Trill Williams was a steady presence in the Syracuse secondary since 2018 where he spent time at wide corner, slot corner, and at safety. While he is versatile and has appeal in any role, I like him best at wide corner. Williams is long, rangy, athletic, physical, and aggressive. His physical skill set is exceptional and he doesn’t have any restrictions. He is springy and explosive, capable of thriving in both man and zone coverage. With that said, he does have room to grow when it comes to anticipatory skills and there were some instances where he didn’t get his head around to the football with his back to the line of scrimmage.

He had three return touchdowns in his three seasons in college and has a knack for coming up with big plays. For a team looking for a versatile defensive back that can be a matchup-neutralizer, Williams has the physical gifts to do that.

Joe Marino- The Draft Network

Williams is by no means an automatic starter in the secondary, nor is he the heir apparent to Xavien Howard, should relations deteriorate further. Instead at this time he is an outsider to even make the final 53 man roster considering the strength and depth at the position, with his main competition being that of Jamal Perry. Williams will be a strong developmental player with a lot of upside, playing alongside some of the best in their craft in the Dolphins backfield.

Comparisons can easily be made with Nik Needham, a promising young defensive back who flew under the radar during the draft, didn’t quite make the 53 man roster after camp, but then started 11 games in his rookie season.

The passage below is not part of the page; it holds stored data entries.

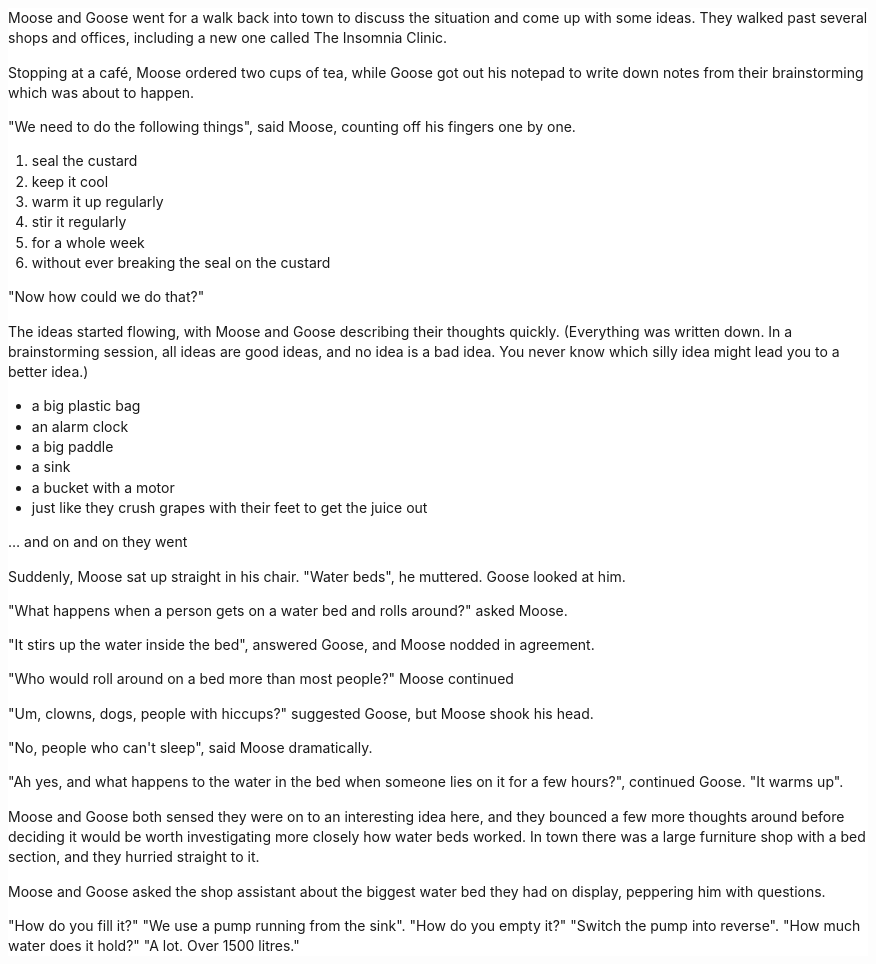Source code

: Moose and Goose went for a walk back into town to discuss the situation and come up with some ideas. They walked past several shops and offices, including a new one called The Insomnia Clinic.

Stopping at a café, Moose ordered two cups of tea, while Goose got out his notepad to write down notes from their brainstorming which was about to happen.

"We need to do the following things", said Moose, counting off his fingers one by one.
<ol>
	<li>seal the custard</li>
	<li>keep it cool</li>
	<li>warm it up regularly</li>
	<li>stir it regularly</li>
	<li>for a whole week</li>
	<li>without ever breaking the seal on the custard</li>
</ol>
"Now how could we do that?"

The ideas started flowing, with Moose and Goose describing their thoughts quickly.
(Everything was written down. In a brainstorming session, all ideas are good ideas, and no idea is a bad idea. You never know which silly idea might lead you to a better idea.)
<ul>
	<li>a big plastic bag</li>
	<li>an alarm clock</li>
	<li>a big paddle</li>
	<li>a sink</li>
	<li>a bucket with a motor</li>
	<li>just like they crush grapes with their feet to get the juice out</li>
</ul>
… and on and on they went

Suddenly, Moose sat up straight in his chair. "Water beds", he muttered. Goose looked at him.

"What happens when a person gets on a water bed and rolls around?" asked Moose.

"It stirs up the water inside the bed", answered Goose, and Moose nodded in agreement.

"Who would roll around on a bed more than most people?" Moose continued

"Um, clowns, dogs, people with hiccups?" suggested Goose, but Moose shook his head.

"No, people who can't sleep", said Moose dramatically.

"Ah yes, and what happens to the water in the bed when someone lies on it for a few hours?", continued Goose. "It warms up".

Moose and Goose both sensed they were on to an interesting idea here, and they bounced a few more thoughts around before deciding it would be worth investigating more closely how water beds worked. In town there was a large furniture shop with a bed section, and they hurried straight to it.

Moose and Goose asked the shop assistant about the biggest water bed they had on display, peppering him with questions.

"How do you fill it?"
"We use a pump running from the sink".
"How do you empty it?"
"Switch the pump into reverse".
"How much water does it hold?"
"A lot. Over 1500 litres."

Needham has since become a solid contributor to this defense with 4 INT throughout his first 2 seasons. Williams has already been quick off the mark in Miami, in fact in his first day with the team he intercepted Tua Tagovailoa, along with a couple of pass breakups, standing out in an otherwise talented positional group. He is a physical, scrappy player with the right mindset to fight on every play to make it in the league and has certainly gotten off to a fast start in South Florida.

So what can the Dolphins can expect from Trill?

“Hes a special kid, and I’ve never seen anybody outwork him. He’s different, he makes difference making plays. I’m so proud of this young man. Now we watch the show.”

Tre Williams, Trill’s father

While Williams may not be NFL ready Week 1 against the Patriots, his mental fortitude, versatility and aggressive play style make him the ideal student for Flores, Boyer, and Alexander to develop and refine his skills as a solid player in the NFL. Dolphins fans should be very excited to watch the development of this young man.